As the rotor blade spins it imparts a certain amount of momentum to the fluid. This change in momentum was related to sectional aerodynamic and geometric characteristics of the blade. A look-up table, utilizing the computed blade section Mach number and angle-of-attack, was used to obtain the local lift and drag coefficients, from which the rotor forces and the source terms were calculated.
The influence of the rotor in the flowfield was modeled as time averaged source terms embedded in the momentum equations. These source terms, unknown at the start of the iterations, evolved as part of the solution and were fully coupled with the flowfield.

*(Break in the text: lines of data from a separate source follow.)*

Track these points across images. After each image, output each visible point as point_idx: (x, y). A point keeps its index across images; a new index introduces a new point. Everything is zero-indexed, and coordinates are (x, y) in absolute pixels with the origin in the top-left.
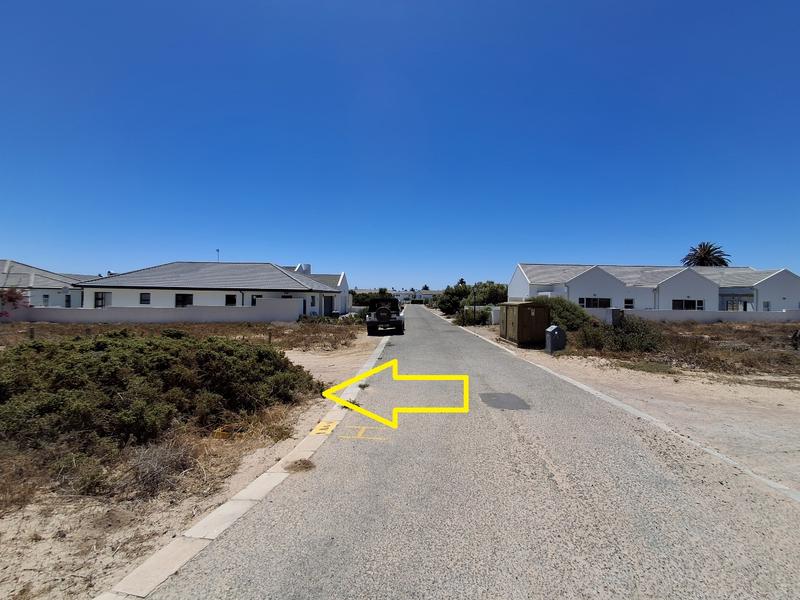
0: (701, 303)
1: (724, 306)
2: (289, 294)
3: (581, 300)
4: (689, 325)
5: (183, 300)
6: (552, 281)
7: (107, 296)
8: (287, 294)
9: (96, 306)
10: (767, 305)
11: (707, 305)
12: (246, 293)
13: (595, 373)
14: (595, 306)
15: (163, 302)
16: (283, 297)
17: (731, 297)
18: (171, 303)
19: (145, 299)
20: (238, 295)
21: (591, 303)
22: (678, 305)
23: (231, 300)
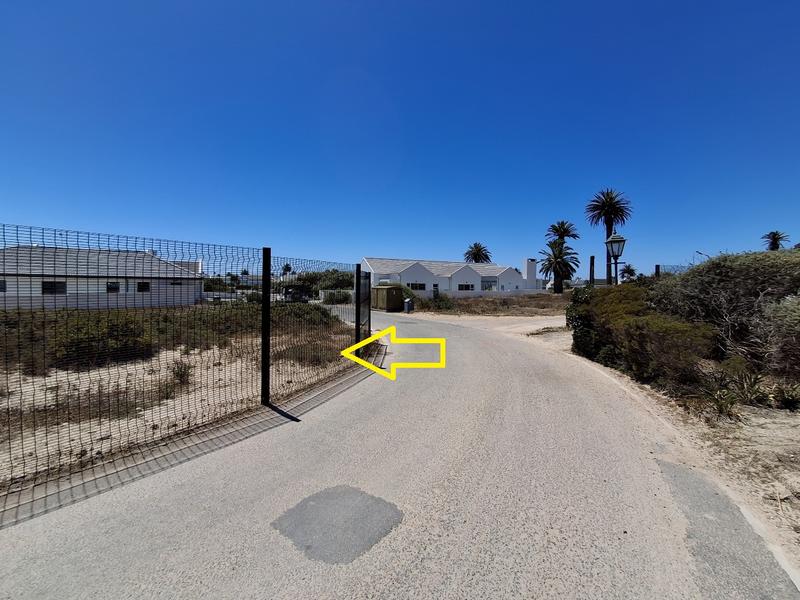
0: (472, 286)
1: (484, 288)
2: (179, 282)
3: (408, 285)
4: (466, 299)
5: (52, 287)
6: (389, 272)
8: (176, 281)
10: (503, 287)
11: (475, 287)
12: (130, 281)
13: (431, 317)
14: (416, 289)
16: (172, 284)
17: (488, 283)
18: (37, 291)
20: (122, 282)
21: (415, 286)
22: (461, 287)
23: (113, 288)
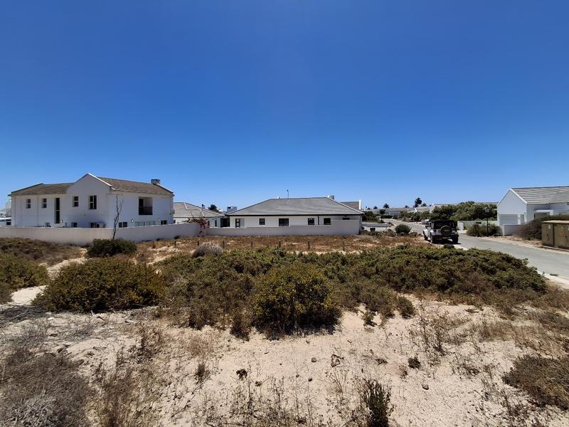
2: (348, 217)
7: (241, 221)
8: (346, 217)
9: (236, 226)
12: (321, 217)
15: (272, 223)
16: (344, 219)
19: (262, 222)
20: (316, 218)
23: (311, 222)
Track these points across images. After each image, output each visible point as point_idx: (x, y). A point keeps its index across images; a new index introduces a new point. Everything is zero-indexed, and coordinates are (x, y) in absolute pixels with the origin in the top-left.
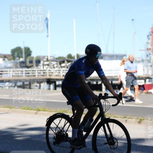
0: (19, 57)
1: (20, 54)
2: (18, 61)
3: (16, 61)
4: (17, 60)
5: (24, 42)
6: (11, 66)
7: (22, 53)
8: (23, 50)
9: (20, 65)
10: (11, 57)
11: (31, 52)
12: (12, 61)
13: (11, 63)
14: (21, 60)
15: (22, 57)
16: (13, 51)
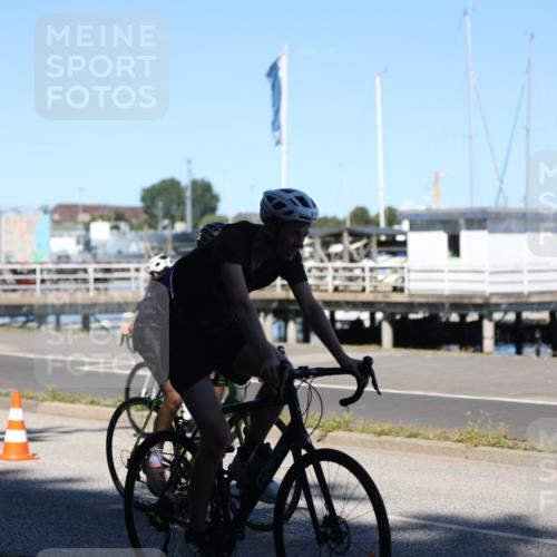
0: (173, 220)
1: (175, 206)
2: (168, 233)
3: (160, 231)
4: (165, 228)
5: (189, 162)
6: (143, 251)
7: (181, 203)
8: (188, 193)
9: (175, 249)
10: (144, 217)
11: (216, 198)
12: (147, 232)
13: (141, 239)
14: (180, 227)
15: (183, 219)
16: (151, 195)
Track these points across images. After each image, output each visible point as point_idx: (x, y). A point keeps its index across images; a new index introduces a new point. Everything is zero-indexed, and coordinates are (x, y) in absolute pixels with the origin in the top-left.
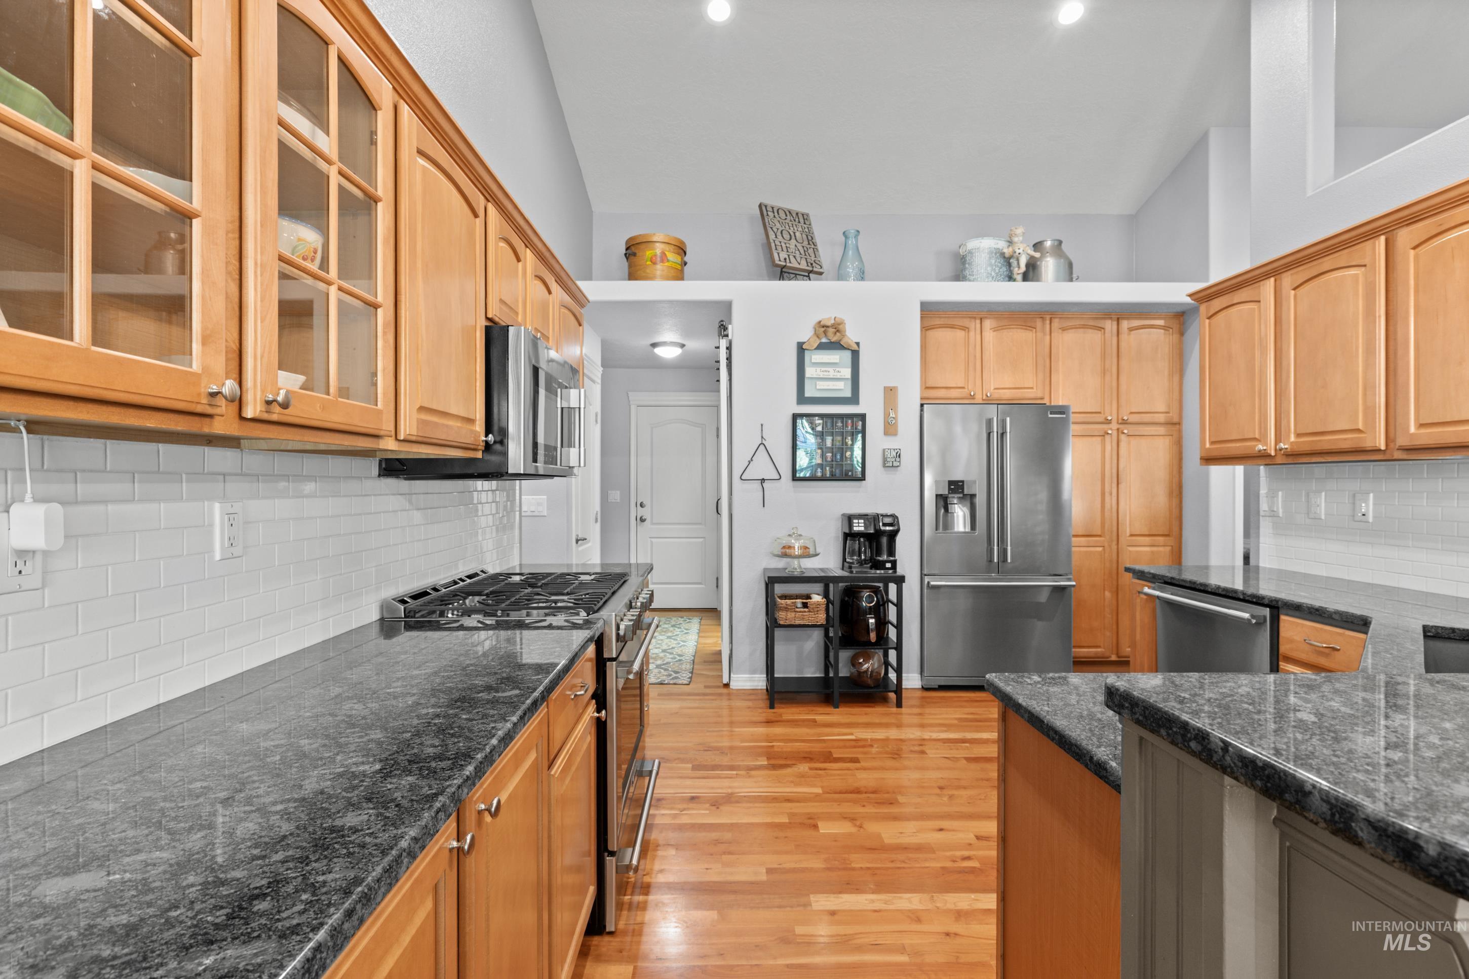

In doing so, the presence of the rotor influenced the flowfield and, in turn, the flowfield altered the load and inflow distribution on the rotor disc from one iteration to another until a steady state solution is reached.
The calculations for the aerodynamic interaction problem are performed on a simplified rotor/airframe model consisting of a cylindrical body with a hemispherical nose and two-bladed teetering rotor. The calculations are performed at an advance ratio of 0.1 and compared to wind tunnel data. The model and the grid used in the computation is shown in Figure 1.
The predicted pressure coefficient on three planes normal to the freestream flow is shown in Figure 2. The pressure contours on the three planes trace the development of strong shed vortices from the rotor disc.
The computation was performed on the CRAY-2S. A converged solution was obtained in roughly about 12 hours of CPU time.